* _Exercise description_
Swap "Все товары" for "Весь каталог" wherever it appears in all of the records below, leaving every other line unchanged. Reproduce only the text, without the pictures.

* _Material for this exercise_
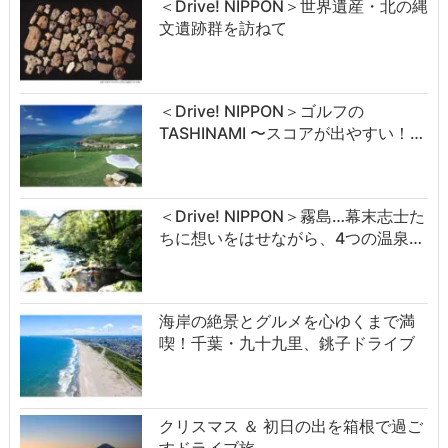
＜Drive! NIPPON＞世界遺産・北の縄
文遺跡群を訪ねて
＜Drive! NIPPON＞ゴルフの
TASHINAMI 〜スコアが出やすい！…
＜Drive! NIPPON＞霧島…幕末志士た
ちに想いをはせながら、4つの温泉…
海岸の絶景とグルメを心ゆくまで満
喫！千葉・九十九里、銚子ドライブ
クリスマス ＆ 初日の出を箱根で過ご
すドライブ旅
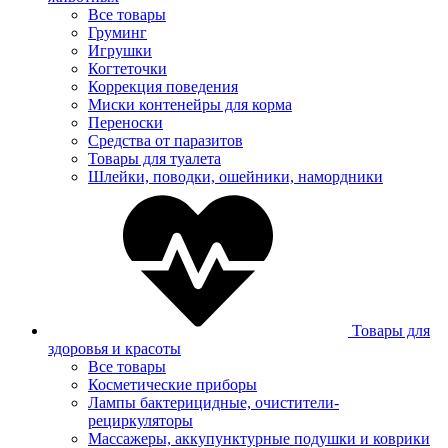
Все товары
Груминг
Игрушки
Когтеточки
Коррекция поведения
Миски контенейры для корма
Переноски
Средства от паразитов
Товары для туалета
Шлейки, поводки, ошейники, намордники
Товары для
здоровья и красоты
Все товары
Косметические приборы
Лампы бактерицидные, очистители-
рециркуляторы
Массажеры, аккупунктурные подушки и коврики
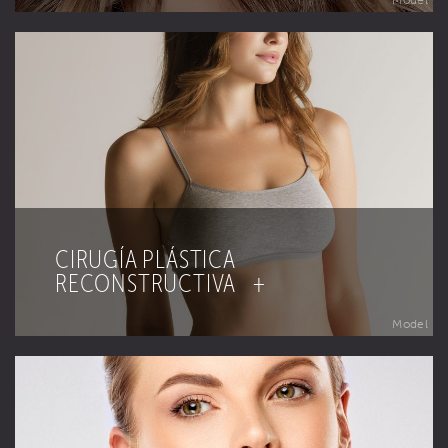
CIRUGÍA PLÁSTICA
RECONSTRUCTIVA +
Model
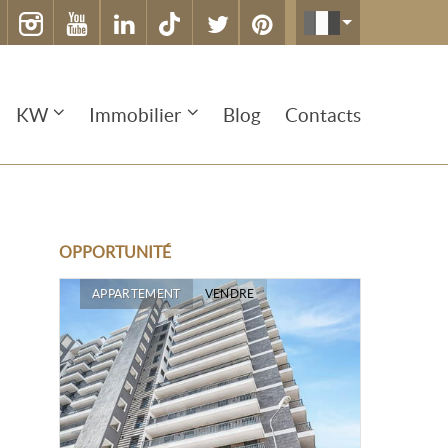
KW
Immobilier
Blog
Contacts
OPPORTUNITÉ
APPARTEMENT
VENDRE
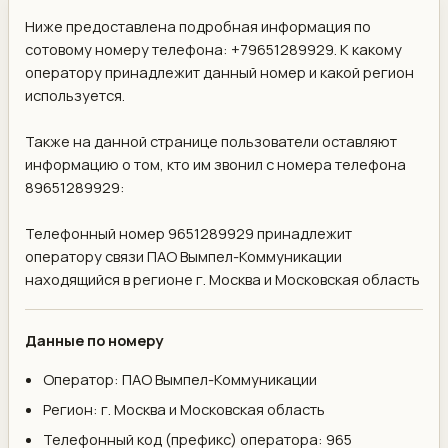
Ниже предоставлена подробная информация по
сотовому номеру телефона: +79651289929. К какому
оператору принадлежит данный номер и какой регион
используется.
Также на данной странице пользователи оставляют
информацию о том, кто им звонил с номера телефона
89651289929:
Телефонный номер 9651289929 принадлежит
оператору связи ПАО Вымпел-Коммуникации
находящийся в регионе г. Москва и Московская область
Данные по номеру
Оператор: ПАО Вымпел-Коммуникации
Регион: г. Москва и Московская область
Телефонный код (префикс) оператора: 965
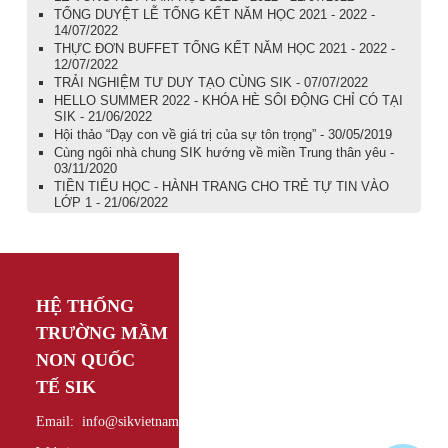
TỔNG DUYỆT LỄ TỔNG KẾT NĂM HỌC 2021 - 2022 -
14/07/2022
THỰC ĐƠN BUFFET TỔNG KẾT NĂM HỌC 2021 - 2022 -
12/07/2022
TRẢI NGHIỆM TƯ DUY TẠO CÙNG SIK - 07/07/2022
HELLO SUMMER 2022 - KHÓA HÈ SÔI ĐỘNG CHỈ CÓ TẠI
SIK - 21/06/2022
Hội thảo “Dạy con về giá trị của sự tôn trọng” - 30/05/2019
Cùng ngôi nhà chung SIK hướng về miền Trung thân yêu -
03/11/2020
TIỀN TIỂU HỌC - HÀNH TRANG CHO TRẺ TỰ TIN VÀO
LỚP 1 - 21/06/2022
HỆ THỐNG
TRƯỜNG MẦM
NON QUỐC
TẾ
SIK
Email: info@sikvietnam.edu.vn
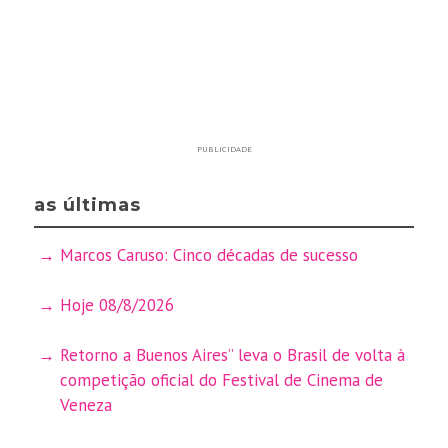
PUBLICIDADE
as últimas
Marcos Caruso: Cinco décadas de sucesso
Hoje 08/8/2026
Retorno a Buenos Aires” leva o Brasil de volta à
competição oficial do Festival de Cinema de
Veneza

* _Written solution_
＜Drive! NIPPON＞世界遺産・北の縄
文遺跡群を訪ねて
＜Drive! NIPPON＞ゴルフの
TASHINAMI 〜スコアが出やすい！…
＜Drive! NIPPON＞霧島…幕末志士た
ちに想いをはせながら、4つの温泉…
海岸の絶景とグルメを心ゆくまで満
喫！千葉・九十九里、銚子ドライブ
クリスマス ＆ 初日の出を箱根で過ご
すドライブ旅
Весь каталог
Груминг
Игрушки
Когтеточки
Коррекция поведения
Миски контенейры для корма
Переноски
Средства от паразитов
Товары для туалета
Шлейки, поводки, ошейники, намордники
Товары для
здоровья и красоты
Весь каталог
Косметические приборы
Лампы бактерицидные, очистители-
рециркуляторы
Массажеры, аккупунктурные подушки и коврики
CIRUGÍA PLÁSTICA
RECONSTRUCTIVA +
Model
KW
Immobilier
Blog
Contacts
OPPORTUNITÉ
APPARTEMENT
VENDRE
Ниже предоставлена подробная информация по
сотовому номеру телефона: +79651289929. К какому
оператору принадлежит данный номер и какой регион
используется.
Также на данной странице пользователи оставляют
информацию о том, кто им звонил с номера телефона
89651289929:
Телефонный номер 9651289929 принадлежит
оператору связи ПАО Вымпел-Коммуникации
находящийся в регионе г. Москва и Московская область
Данные по номеру
Оператор: ПАО Вымпел-Коммуникации
Регион: г. Москва и Московская область
Телефонный код (префикс) оператора: 965
TỔNG DUYỆT LỄ TỔNG KẾT NĂM HỌC 2021 - 2022 -
14/07/2022
THỰC ĐƠN BUFFET TỔNG KẾT NĂM HỌC 2021 - 2022 -
12/07/2022
TRẢI NGHIỆM TƯ DUY TẠO CÙNG SIK - 07/07/2022
HELLO SUMMER 2022 - KHÓA HÈ SÔI ĐỘNG CHỈ CÓ TẠI
SIK - 21/06/2022
Hội thảo “Dạy con về giá trị của sự tôn trọng” - 30/05/2019
Cùng ngôi nhà chung SIK hướng về miền Trung thân yêu -
03/11/2020
TIỀN TIỂU HỌC - HÀNH TRANG CHO TRẺ TỰ TIN VÀO
LỚP 1 - 21/06/2022
HỆ THỐNG
TRƯỜNG MẦM
NON QUỐC
TẾ
SIK
Email: info@sikvietnam.edu.vn
PUBLICIDADE
as últimas
Marcos Caruso: Cinco décadas de sucesso
Hoje 08/8/2026
Retorno a Buenos Aires” leva o Brasil de volta à
competição oficial do Festival de Cinema de
Veneza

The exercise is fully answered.